El mono de noche es una de las especies captadas por cámaras trampa en Medellín

La Alcaldía de Medellín reforzó entre 2024 y 2025 el monitoreo de la fauna silvestre mediante cámaras trampa instaladas en ecosistemas estratégicos de la ciudad y sus corregimientos, lo que ha permitido identificar más de 80 especies a través de esta tecnología. En total, los registros de monitoreo ambiental reportan cerca de 600 especies de aves, mamíferos, insectos y otros animales. Esta herramienta se ha consolidado como un insumo clave para conocer la biodiversidad local y orientar decisiones de conservación en el territorio.

En particular, el fototrampeo —basado en cámaras con sensores de movimiento y temperatura— permite capturar imágenes y videos de animales en su hábitat natural sin alterar su comportamiento. Gracias a esta metodología, las autoridades ambientales pueden monitorear especies nocturnas, crípticas o de difícil observación, lo que amplía el conocimiento sobre la distribución de la fauna y la conectividad entre ecosistemas urbanos y rurales.

Además, esta información se complementa con técnicas de observación directa y ciencia ciudadana. “Es fundamental el conocimiento que, hasta ahora, hemos acumulado a partir de técnicas de observación, ciencia ciudadana, fototrampeo, identificando la vida silvestre que habita en nuestras áreas protegidas, en nuestros ecosistemas estratégicos y en los predios que hemos adquirido para la conservación del agua, además de los corredores biológicos en la ciudad”, explicó la secretaria de Medio Ambiente, Marcela Ruiz.

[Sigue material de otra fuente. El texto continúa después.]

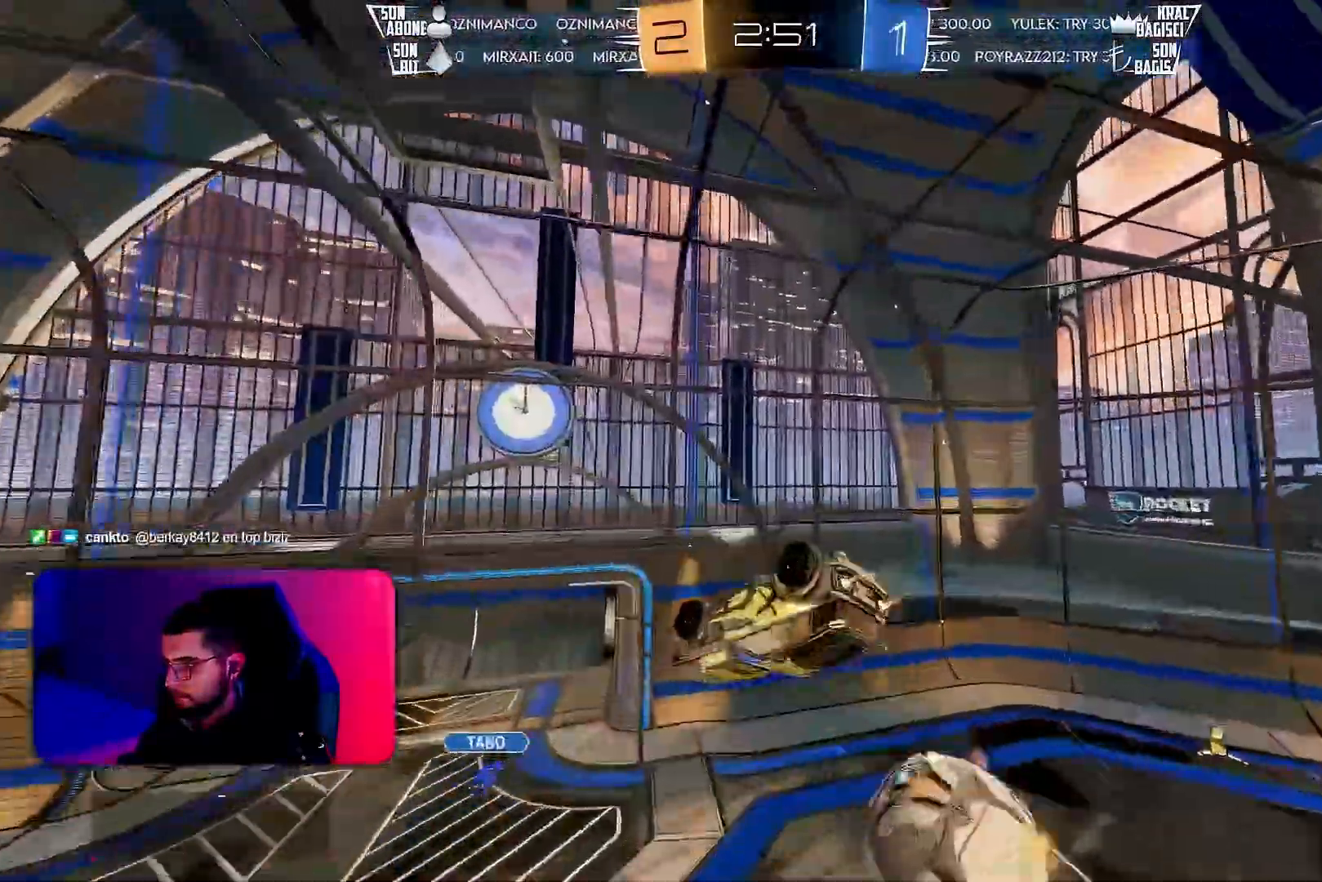
{"buttons": ["R2"], "left_stick": "left", "events": [[17, "left_stick", "left"], [83, "R1", "up"], [283, "L1", "down"], [367, "TRIANGLE", "down"], [383, "L1", "up"], [450, "TRIANGLE", "up"]]}
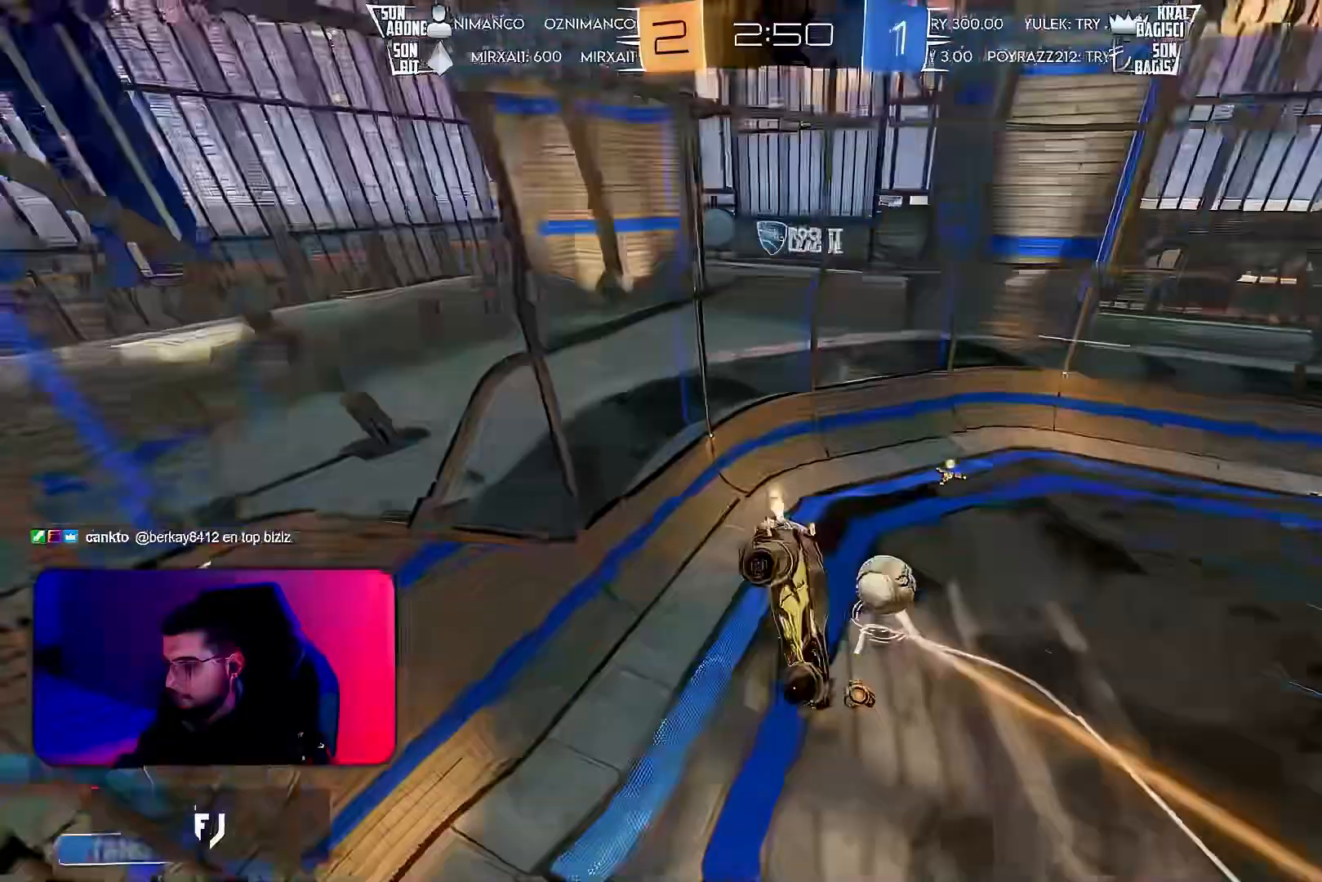
{"buttons": ["R2"], "left_stick": "center", "events": [[50, "left_stick", "center"], [133, "left_stick", "left"], [433, "left_stick", "center"]]}
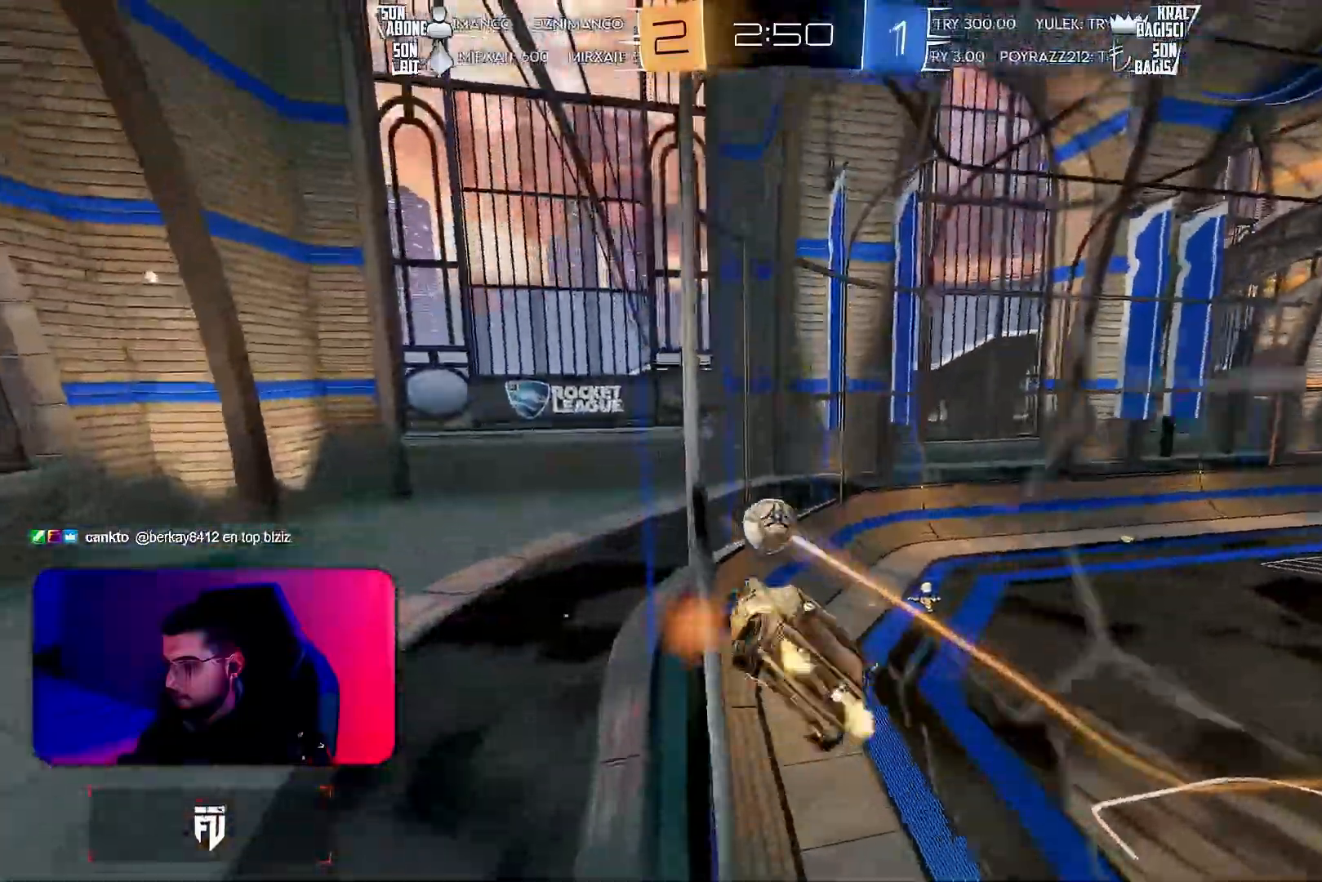
{"buttons": ["R2"], "left_stick": "center", "events": [[250, "left_stick", "right"], [417, "left_stick", "center"]]}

Señales de ecosistemas en equilibrio

De hecho, el monitoreo ha permitido registrar especies como el puma (Puma concolor) y el ocelote (Leopardus pardalis), cuya presencia suele asociarse con ecosistemas en buen estado de conservación. En otras palabras, estos hallazgos evidencian condiciones ecológicas favorables y el equilibrio de los ecosistemas en Medellín y sus zonas rurales, lo que refuerza la importancia de mantener estrategias de protección ambiental.

Por otro lado, la información recopilada se convierte en una herramienta para orientar políticas públicas de restauración ecológica y fortalecimiento de corredores biológicos, especialmente en cuencas abastecedoras de agua. Estas acciones se articulan con programas como Pago por Servicios Ambientales Hídricos (PSAH) y Ecosistemas Estratégicos, iniciativas que buscan proteger áreas naturales y garantizar ecosistemas sanos que regulen el clima, protejan el recurso hídrico y sostengan la biodiversidad.